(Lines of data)
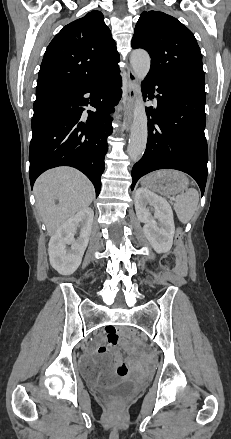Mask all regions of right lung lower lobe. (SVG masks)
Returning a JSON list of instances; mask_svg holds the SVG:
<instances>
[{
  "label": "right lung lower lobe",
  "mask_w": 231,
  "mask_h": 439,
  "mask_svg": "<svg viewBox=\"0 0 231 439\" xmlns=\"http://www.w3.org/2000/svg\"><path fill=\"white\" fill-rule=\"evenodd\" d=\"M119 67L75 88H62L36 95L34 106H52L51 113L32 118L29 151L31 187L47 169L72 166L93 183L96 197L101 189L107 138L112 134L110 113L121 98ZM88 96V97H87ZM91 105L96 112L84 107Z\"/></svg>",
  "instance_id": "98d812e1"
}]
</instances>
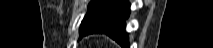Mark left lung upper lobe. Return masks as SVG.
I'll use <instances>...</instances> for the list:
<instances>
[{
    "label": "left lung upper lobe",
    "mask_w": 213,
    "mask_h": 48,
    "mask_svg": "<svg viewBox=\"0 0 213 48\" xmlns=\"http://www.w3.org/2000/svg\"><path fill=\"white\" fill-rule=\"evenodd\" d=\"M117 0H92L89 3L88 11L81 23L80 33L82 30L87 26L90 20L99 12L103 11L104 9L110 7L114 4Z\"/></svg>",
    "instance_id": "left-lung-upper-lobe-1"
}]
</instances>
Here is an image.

## Task directions
Copy the lines above word for word, leaving the pictures out of your answer.

## Result
Mask all regions of right lung lower lobe. (SVG masks)
Returning a JSON list of instances; mask_svg holds the SVG:
<instances>
[{
  "label": "right lung lower lobe",
  "mask_w": 231,
  "mask_h": 439,
  "mask_svg": "<svg viewBox=\"0 0 231 439\" xmlns=\"http://www.w3.org/2000/svg\"><path fill=\"white\" fill-rule=\"evenodd\" d=\"M119 67L75 88H62L36 95L34 106H52L51 113L32 118L29 151L31 187L47 169L72 166L93 183L96 197L101 189L107 138L112 134L110 113L121 98ZM88 96V97H87ZM91 105L96 112L84 107Z\"/></svg>",
  "instance_id": "98d812e1"
}]
</instances>
Mark left lung upper lobe. Return masks as SVG.
I'll use <instances>...</instances> for the list:
<instances>
[{
    "label": "left lung upper lobe",
    "mask_w": 213,
    "mask_h": 48,
    "mask_svg": "<svg viewBox=\"0 0 213 48\" xmlns=\"http://www.w3.org/2000/svg\"><path fill=\"white\" fill-rule=\"evenodd\" d=\"M117 0H92L89 3L88 11L81 23L80 33L82 30L87 26L90 20L99 12L103 11L104 9L110 7L114 4Z\"/></svg>",
    "instance_id": "left-lung-upper-lobe-1"
}]
</instances>
Here is an image.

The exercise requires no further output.